Visual China Drops After Firm Pressures Photographer to Pay for Using His Own Shots(Yicai) Aug. 16 -- Visual China Group’s shares sank as the country’s largest stock photo company found itself mired in controversy again after a photographer claimed the firm was pursuing him for compensation over the use of his own photos.
Visual China [SHE: 000681] closed down 4.9 percent at CNY16.43 (USD2.25) a share today. The wider Shenzhen market fell almost 1 percent.
The blogger said on social media yesterday that he had received a phone call from Visual China saying his use of 173 of their photos on his WeChat account infringed the firm’s rights.

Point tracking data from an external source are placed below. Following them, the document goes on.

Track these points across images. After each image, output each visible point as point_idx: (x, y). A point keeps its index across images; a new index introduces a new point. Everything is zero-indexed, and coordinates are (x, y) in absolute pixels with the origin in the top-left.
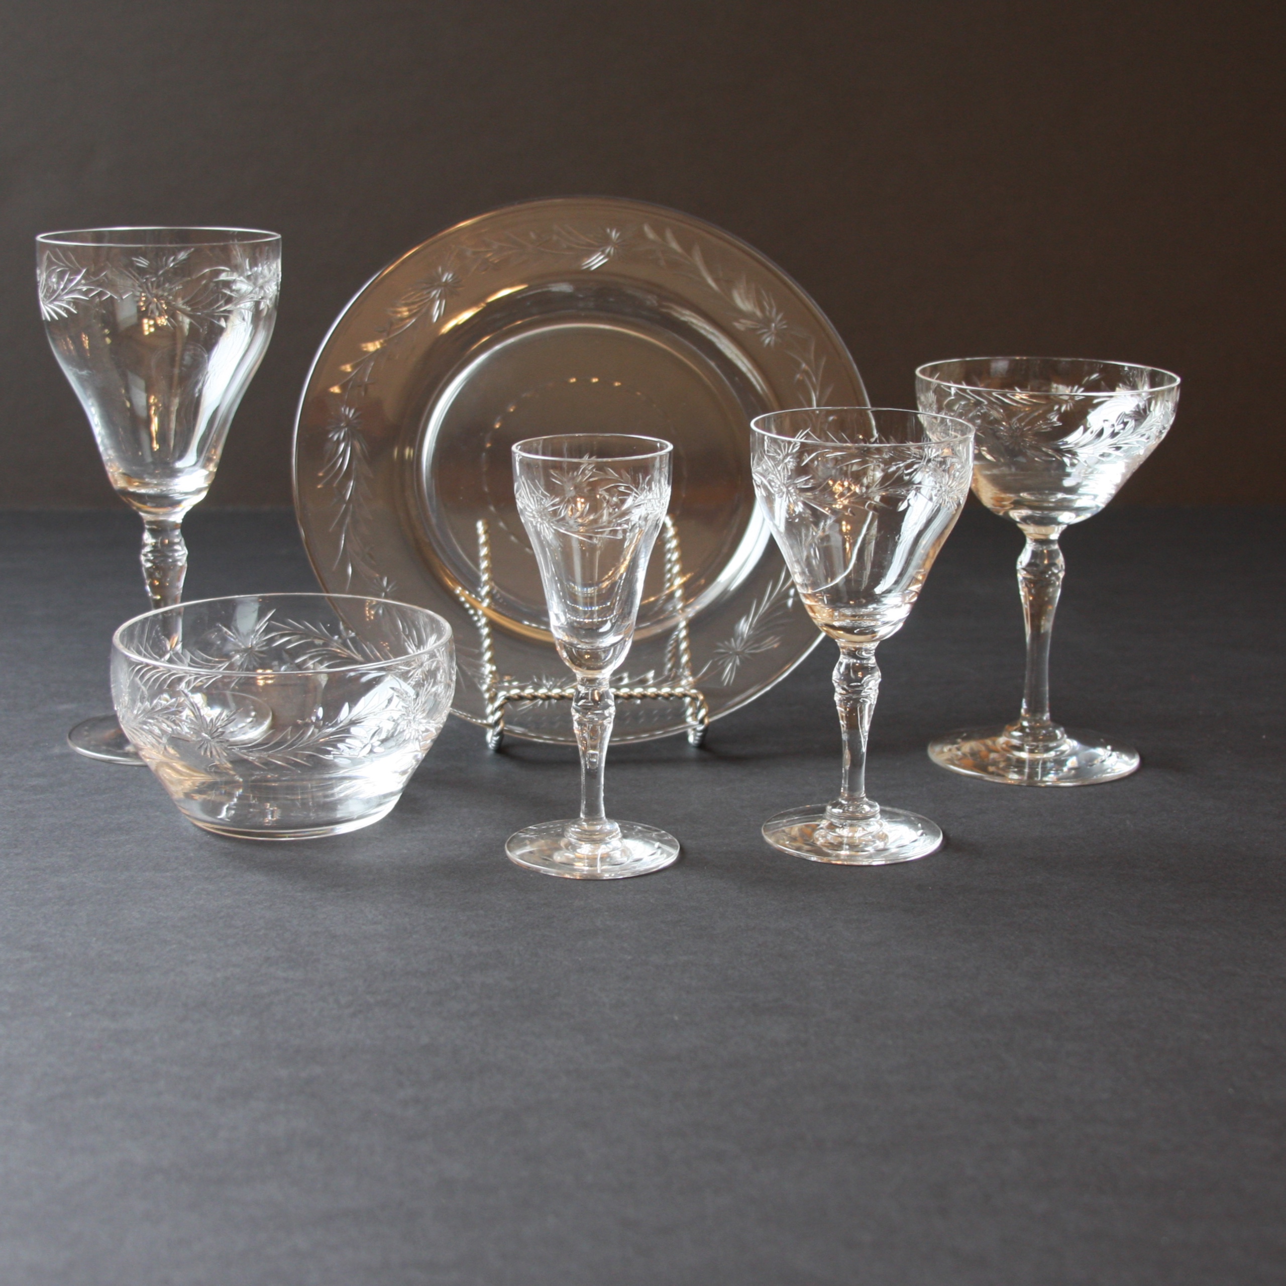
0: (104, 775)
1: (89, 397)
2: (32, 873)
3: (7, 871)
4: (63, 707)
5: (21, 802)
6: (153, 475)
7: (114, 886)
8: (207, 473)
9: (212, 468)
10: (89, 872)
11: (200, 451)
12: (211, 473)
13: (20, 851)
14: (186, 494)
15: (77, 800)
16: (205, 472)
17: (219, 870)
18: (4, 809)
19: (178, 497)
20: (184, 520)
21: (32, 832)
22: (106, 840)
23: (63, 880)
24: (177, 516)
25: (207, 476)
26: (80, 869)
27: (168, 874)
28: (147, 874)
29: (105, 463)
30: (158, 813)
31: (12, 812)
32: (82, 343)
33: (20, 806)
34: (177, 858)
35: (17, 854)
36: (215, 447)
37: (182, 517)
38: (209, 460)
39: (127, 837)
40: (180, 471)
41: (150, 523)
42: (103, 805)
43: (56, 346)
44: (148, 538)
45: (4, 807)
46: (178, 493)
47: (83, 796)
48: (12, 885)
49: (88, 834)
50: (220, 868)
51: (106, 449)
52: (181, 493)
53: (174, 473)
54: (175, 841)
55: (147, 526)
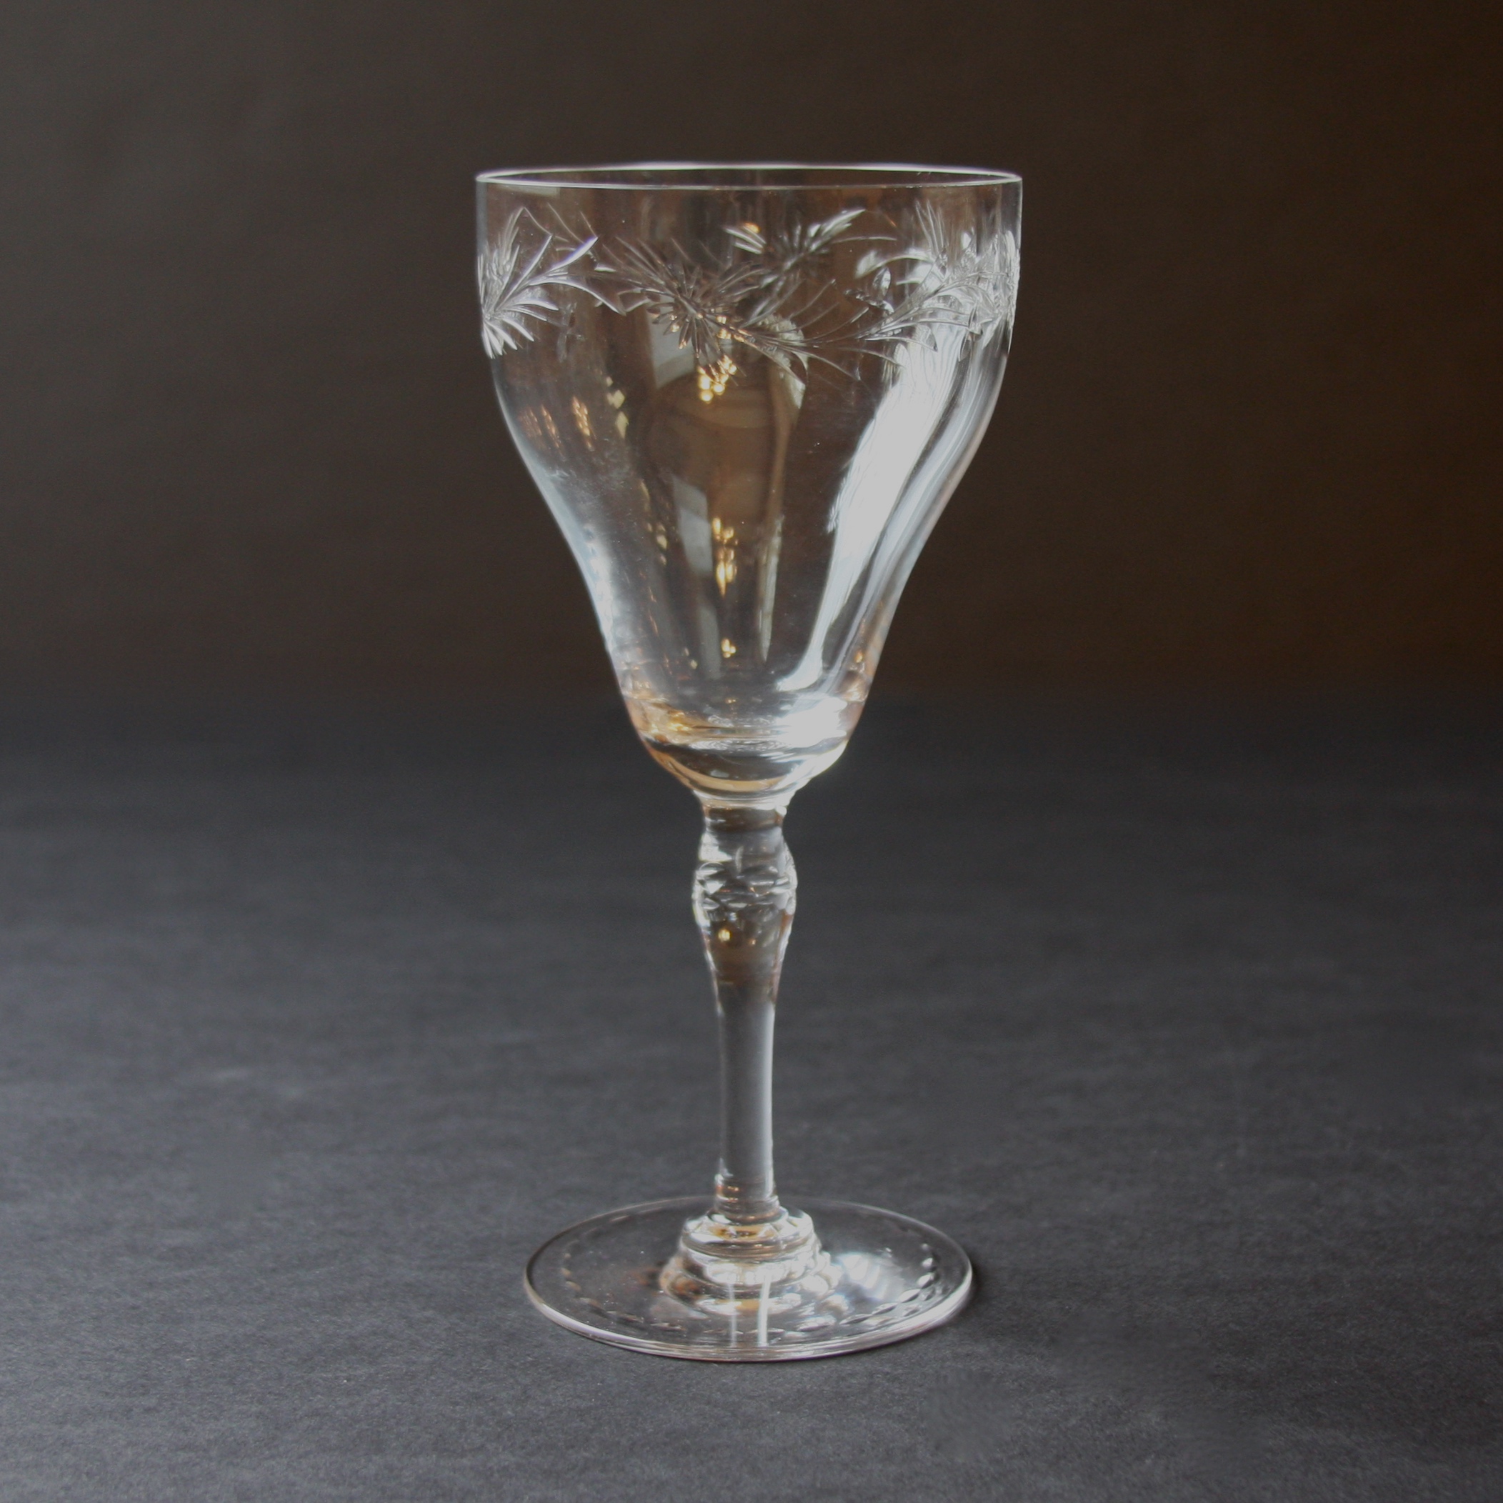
0: (313, 1223)
1: (589, 535)
2: (182, 1456)
3: (129, 1452)
4: (225, 1075)
5: (151, 1285)
6: (723, 709)
7: (354, 1491)
8: (844, 705)
9: (857, 694)
10: (300, 1457)
11: (830, 656)
12: (851, 705)
13: (153, 1402)
14: (797, 751)
15: (264, 1282)
16: (840, 703)
17: (570, 1451)
18: (118, 1300)
19: (778, 757)
20: (791, 808)
21: (176, 1357)
22: (330, 1375)
23: (247, 1476)
24: (777, 802)
25: (845, 713)
26: (281, 1449)
27: (465, 1462)
28: (421, 1460)
29: (620, 682)
30: (429, 1313)
31: (134, 1308)
32: (573, 419)
33: (151, 1295)
34: (480, 1420)
35: (148, 1410)
36: (864, 647)
37: (787, 803)
38: (850, 676)
39: (372, 1371)
40: (786, 697)
41: (715, 813)
42: (316, 1293)
43: (519, 425)
44: (710, 851)
45: (119, 1296)
46: (779, 750)
47: (274, 1270)
48: (141, 1488)
49: (291, 1363)
50: (572, 1447)
51: (622, 647)
52: (787, 751)
53: (773, 704)
54: (470, 1378)
55: (708, 820)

The company also said he had to pay compensation of CNY80,000 (USD10,960).
But the man said he had taken all of the pictures himself and had never authorized Visual China to use them.
The Beijing-based company responded yesterday evening, saying the blogger had authorized Stocktrek Images to sell the photos and they were then licensed to Getty Images. Visual China, as the partner of Getty Images in the Chinese mainland, thereby owns the right to sell the photos, it said.
Legal sources told Yicai that the right to sell the photos is not equivalent to the right to all relevant rights and interests. As a result, even though Visual China does own the selling rights to the pictures, it does not mean the company has the right to claim compensation from the original photographer.
This is not the first time that Visual China has been involved in a copyright dispute. Back in April 2019, debate raged online after the firm added its copyright watermark to the first images ever taken of a black hole by the European Southern Observatory. People complained about company abusing copyrights and making profits through excessive guarding of rights.
After that incident, Visual China took down its website for a month and removed all the controversial images.
Last month, the company said it expected first-half net profit to have soared 89 percent from a year earlier to CNY103.5 million (USD14.2 million). The audited results for the six-month period are scheduled for release on Aug. 18.